©Courtesy of TIFF
David Lynch’s surreal “Eraserhead“ was about to flicker onto screens, and Jimmy Carter had just been sworn in as president. It was early 1977 — post-Kennedy, post-Watergate America — when Indianapolis businessman Tony Kiritsis stormed into an office and wired a sawed-off shotgun to the back of a mortgage broker’s head. What followed was 63 hours of live-broadcast psychological theater. Gus Van Sant seizes on this surreal spectacle and spins it into a punchy, blackly comic thriller. It’s the filmmaker’s best film in years.
Swedish actor Bill Skarsgård, son of Stellan and brother of Alexander and Gustaf, plays the desperate, down-on-his-luck Kiritsis. After being misled on a loan that left him with no security and mounting debts, Kiritsis snapped. Fueled by frustration, humiliation, and a sense of injustice, he took Richard Hall (Dacre Montgomery) hostage (he had originally intended to target Hall’s father), rigging a sawed-off shotgun to the broker’s head. One wrong move and it would fire. He demanded $5 million and an apology from the Hall family. What could have been a private act of vengeance turned into a public spectacle when news crews, led by a TV reporter (Myha’la) captured the 63-hour standoff live on television, broadcasting Kiritsis’s strange mix of menace, wit, and absurdity into living rooms across the nation.
Bill Skarsgård shines. His characterization makes Kiritsis not only chaotic and magnetic, but unexpectedly charming — an antihero from the very start. This is arguably the actor’s strongest role to date. Before “Dead Man’s Wire“, he had already built a diverse body of work: international audiences know him best as the terrifyingly charismatic Pennywise in “It“ (2017) and “It: Chapter Two“ (2019), but his range is much broader. From Tv-series “Hemlock Grove” (2013-15) and “Nosferatu“ (2024) to Swedish films such as “Simple Simon“ (“I rymden finns inga känslor“, 2010) and “Simon and the Oaks“ (“Simon och ekarna“, 2011), to the Netflix miniseries “Clark“ (2022), where he plays the infamous Swedish criminal Clark Olofsson, who was involved in the Norrmalmstorg robbery that coined the term ‘Stockholm Syndrome’ (wittily referenced in “Dead Man’s Wire” by Al Pacino). Across these roles, Skarsgård has showcased remarkable subtlety and emotional depth.

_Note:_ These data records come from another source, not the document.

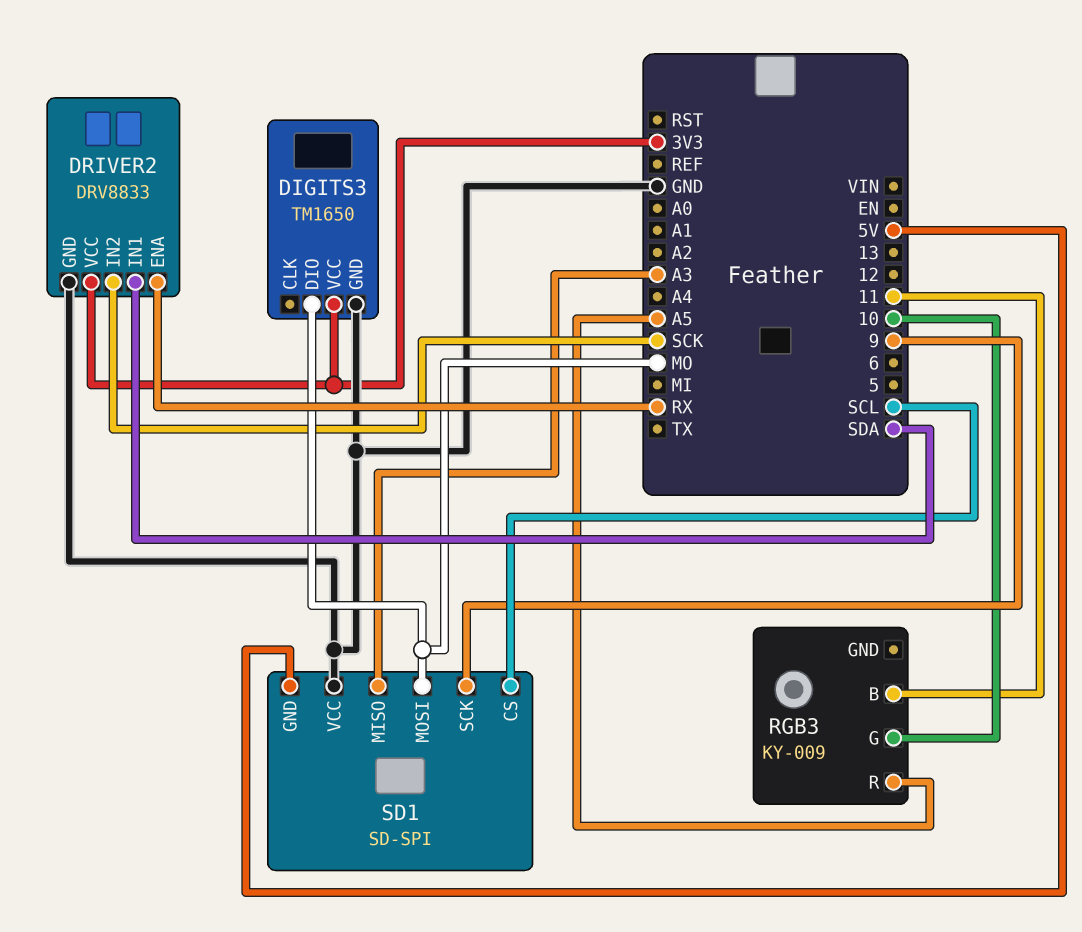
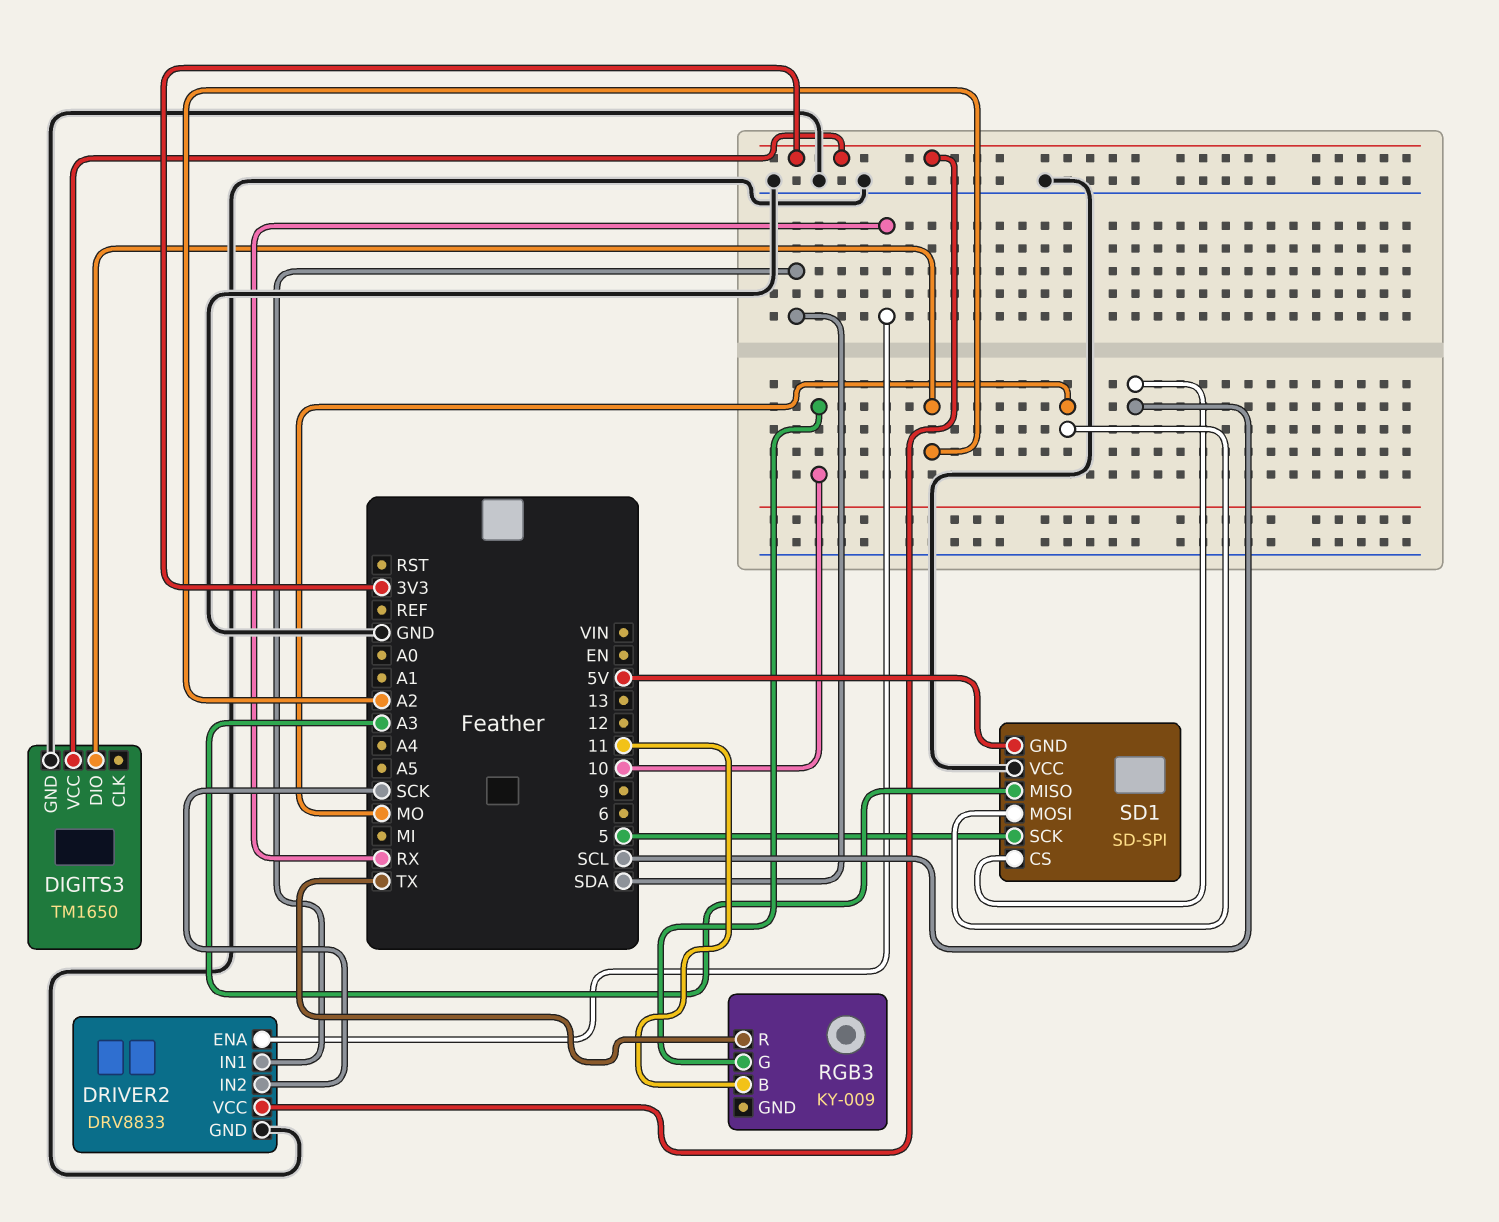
DIGITS3 pin DIO: MO -> A2
RGB3 pin R: A5 -> TX
SD1 pin SCK: 9 -> 5

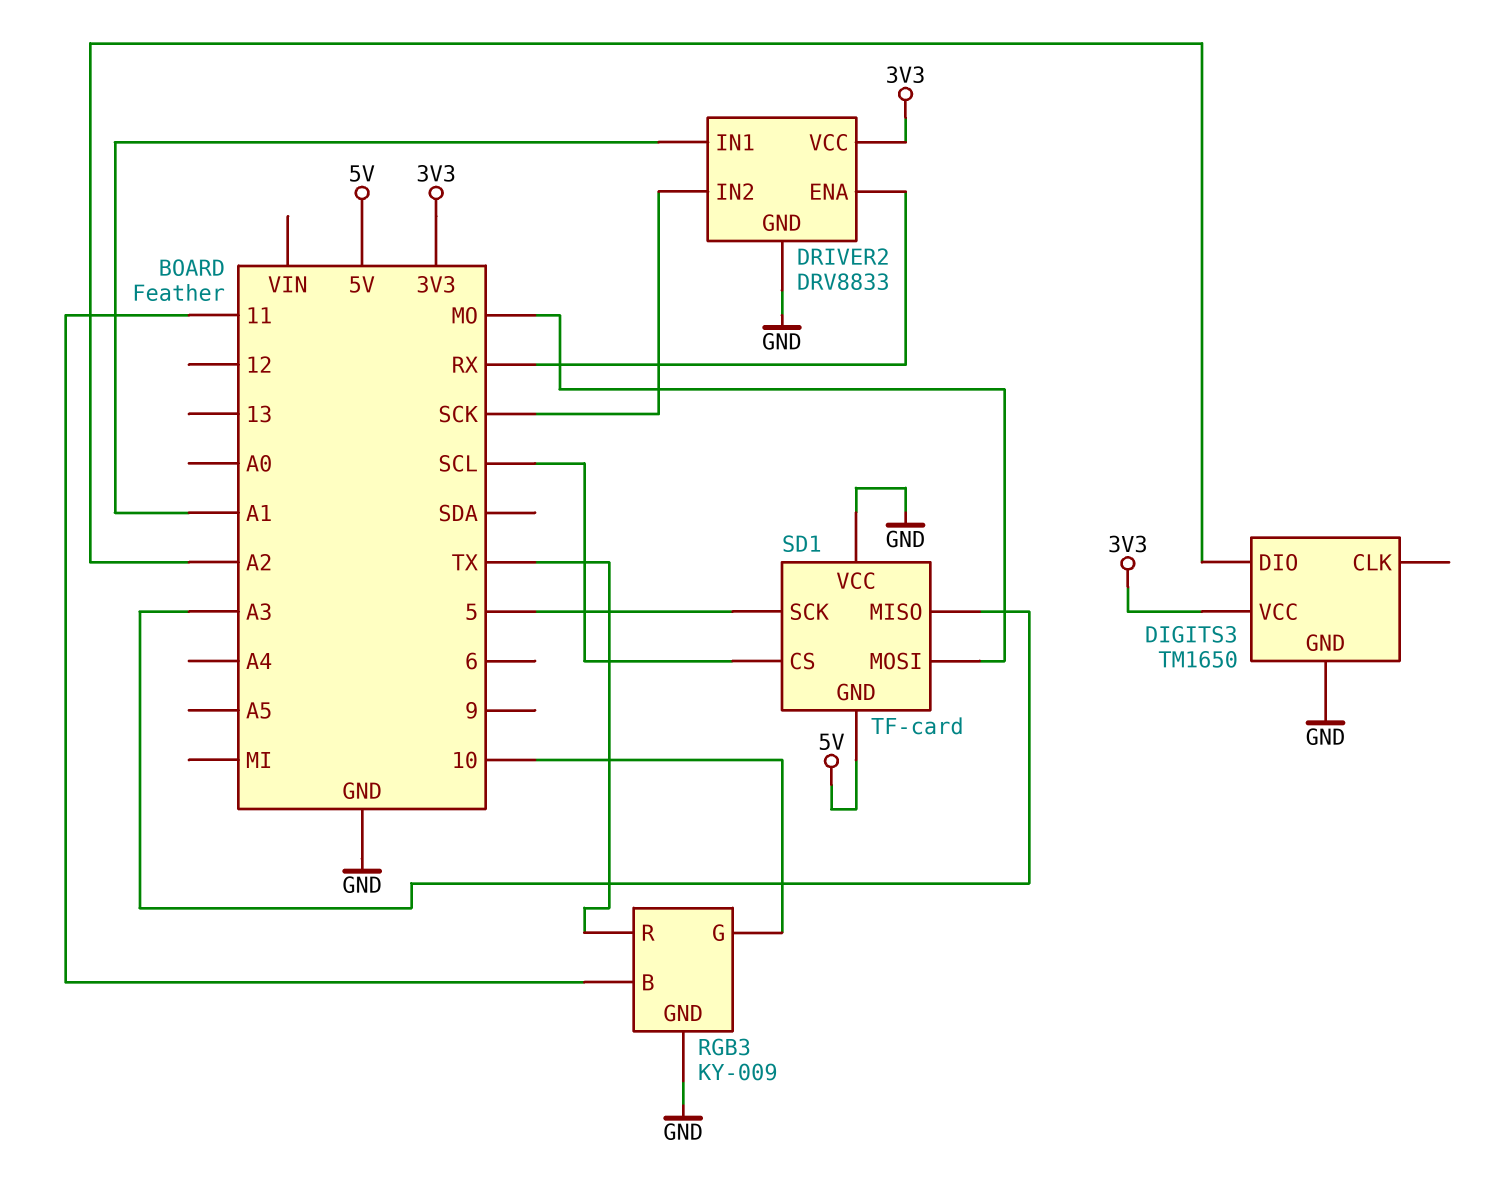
DRIVER2 pin IN1: SDA -> A1
RGB3 pin GND: none -> GND
SD1: SD-SPI -> TF-card

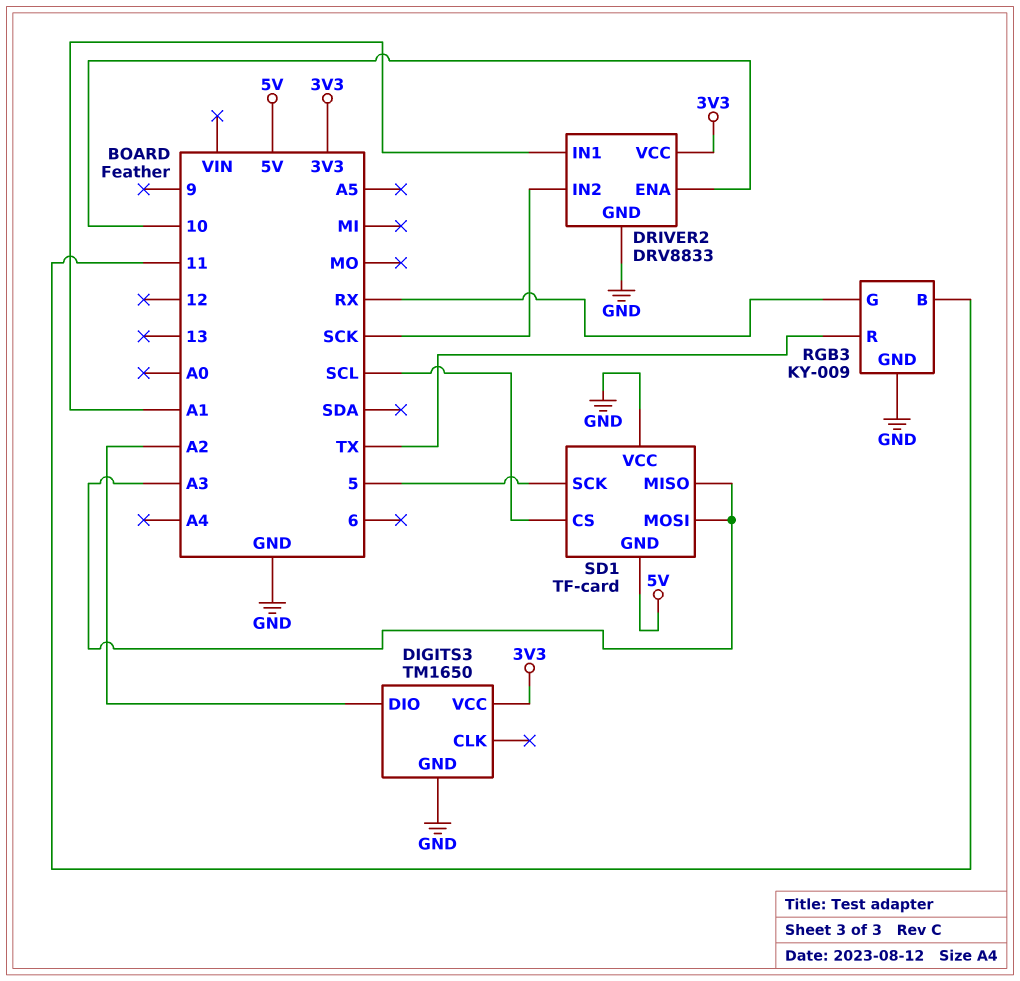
DRIVER2 pin ENA: RX -> 10
RGB3 pin G: 10 -> RX
SD1 pin MOSI: MO -> A3

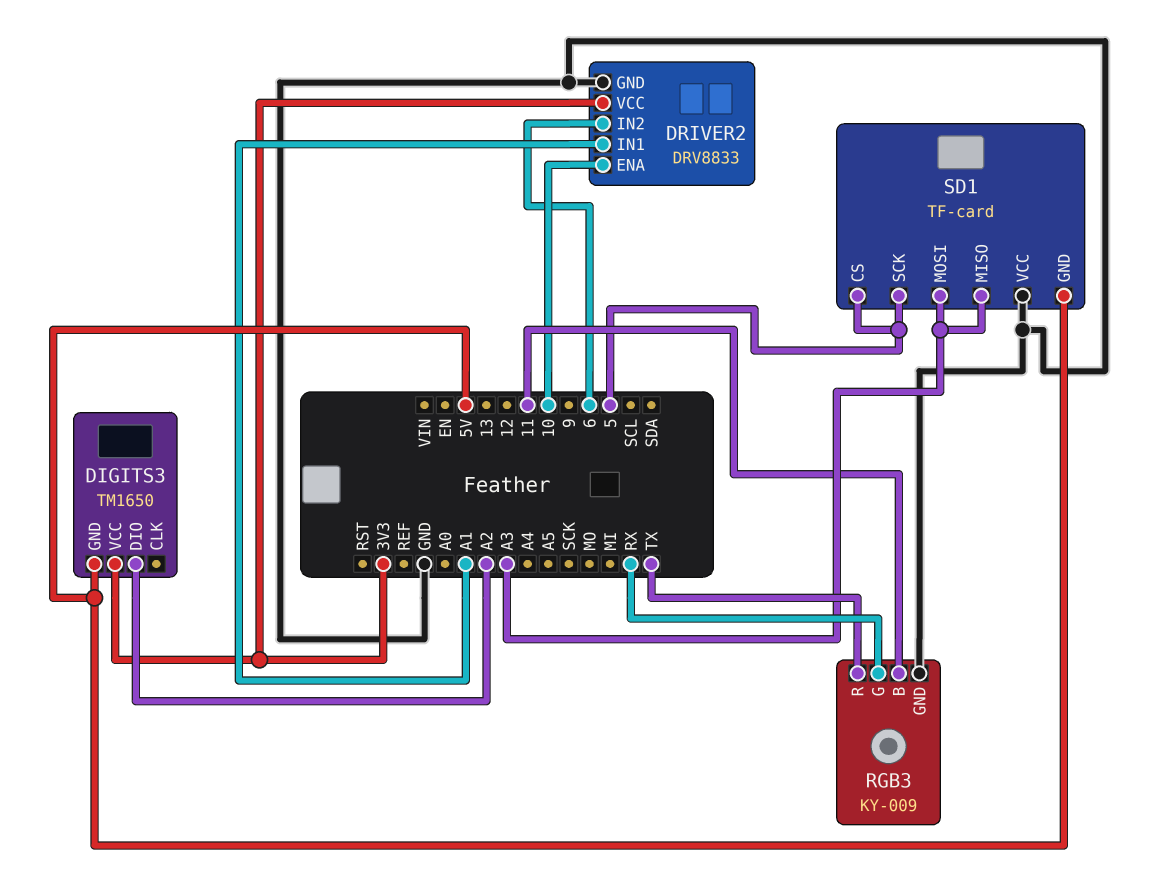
DIGITS3 pin GND: GND -> 5V
DRIVER2 pin IN2: SCK -> 6
SD1 pin CS: SCL -> 5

Here, it all crystallizes. Skarsgård’s clumsy body language, apologetic tone, and quick, witty comments make Kiritsis oddly sympathetic. Morally, it’s complex: we sympathize with him even though he is holding someone hostage at gunpoint. He is a criminal, yes, but also a victim of injustice — an underdog lashing out at a system he believes is corrupt or abusive. The script by Austin Kolodney tightens this tension, pulling us between admiration for his courage and horror at his violence.
Van Sant stages it with grandeur. Beneath the black comedy, he asks audiences to confront their own morality. After more than a decade of uneven misfires (“Promised Land“ 2012, “The Sea of Trees“ 2015) and the modest film (“Don’t Worry, He Won’t Get Far on Foot“ 2018), “Dead Man’s Wire“ feels like a return to sharp form. As ever, Van Sant gravitates toward society’s outsiders — hustlers, junkies, drifters — and here he captures Kiritsis as both victim and villain. The film recalls the grainy realism of “Drugstore Cowboy“ (1989) and “My Own Private Idaho“ (1991), and the 1970s setting of “Milk“ (2008). It also tips its hat to Sidney Lumet’s “Dog Day Afternoon“ (1975). Al Pacino even appears in a brief, biting turn as M.L. Hall, the cold-hearted patriarch of the mortgage company and Kiritsis’s true intended target.
Van Sant layers the film with groovy music, too, weaving local radio DJ Fred Temple (Colman Domingo) into the story. Through Tony’s obsession with the DJ, a cool playlist anchors us in the decade: songs from Roberta Flack, Barry White, Donna Summer, Deodato’s jazz-funk “Also Sprach Zarathustra,” Yes’ “I’ve Seen All Good People,” Labi Siffre’s “Cannock Chase,” alongside Danny Elfman’s score. It’s immersive and steeped in 1977 atmosphere.
Dead Man’s Wire marks a striking return to Van Sant’s sharper instincts. Edgy, empathetic, and unafraid to unsettle, it’s the kind of cinema that lingers — a reminder of how Van Sant, at his best, can turn real-life chaos into unforgettable art.